A conference held in Gloucester was aimed at raising awareness of the issues faced by people with learning disabilities who are going through the criminal justice system.
The event, entitled ‘Justice for All’, attracted more than 130 people to Police Headquarters at Waterwells, Quedgeley, on Monday (June 23).
The Mental Capacity Act, Autism and communication difficulties were all discussed, and attendees also heard from an ex-offender about his experience of going through custody, the courts and a prison term.
Jonathan Thomas, from ²gether NHS Foundation Trust, Chairs the Gloucestershire Learning Disabilities and Criminal Justice Group, which organised the event.
He said: “Our group was formed in 2009, following the Bradley Report, to raise awareness of the very real difficulties people with any form of learning disability or difficulty can face when they become part of the criminal justice system.

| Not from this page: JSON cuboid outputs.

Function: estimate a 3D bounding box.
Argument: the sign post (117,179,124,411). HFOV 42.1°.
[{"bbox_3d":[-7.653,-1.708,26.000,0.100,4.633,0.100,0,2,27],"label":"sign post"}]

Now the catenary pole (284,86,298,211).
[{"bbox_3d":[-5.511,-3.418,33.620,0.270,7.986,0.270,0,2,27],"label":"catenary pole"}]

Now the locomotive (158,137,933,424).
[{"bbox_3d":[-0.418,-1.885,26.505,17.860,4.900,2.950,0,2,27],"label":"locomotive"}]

“From being arrested and taken into police custody, right through to serving a prison term, if you cannot understand what is being asked of you, follow instruction or communicate with officials or fellow prisoners, you are at risk of being at a significant disadvantage.
“We know that approximately 30 per cent of people in the criminal justice system have some form of learning difficulty and our group has been working for five years now to make sure their needs are considered here in Gloucestershire.
“We had a wide range of organisations represented at this event, including police officers, court staff, magistrates, custody officers and probation staff, so we’re really pleased the agencies here are taking the issue seriously.”
Speakers at the conference included Police and Crime Commissioner Martin Surl, who gave the opening remarks.
The Gloucestershire Learning Disabilities and Criminal Justice Group is comprised of organisations including ²gether, Gloucestershire Police, Tascor, Independence Trust, the Probation Service, Mencap and Guideposts.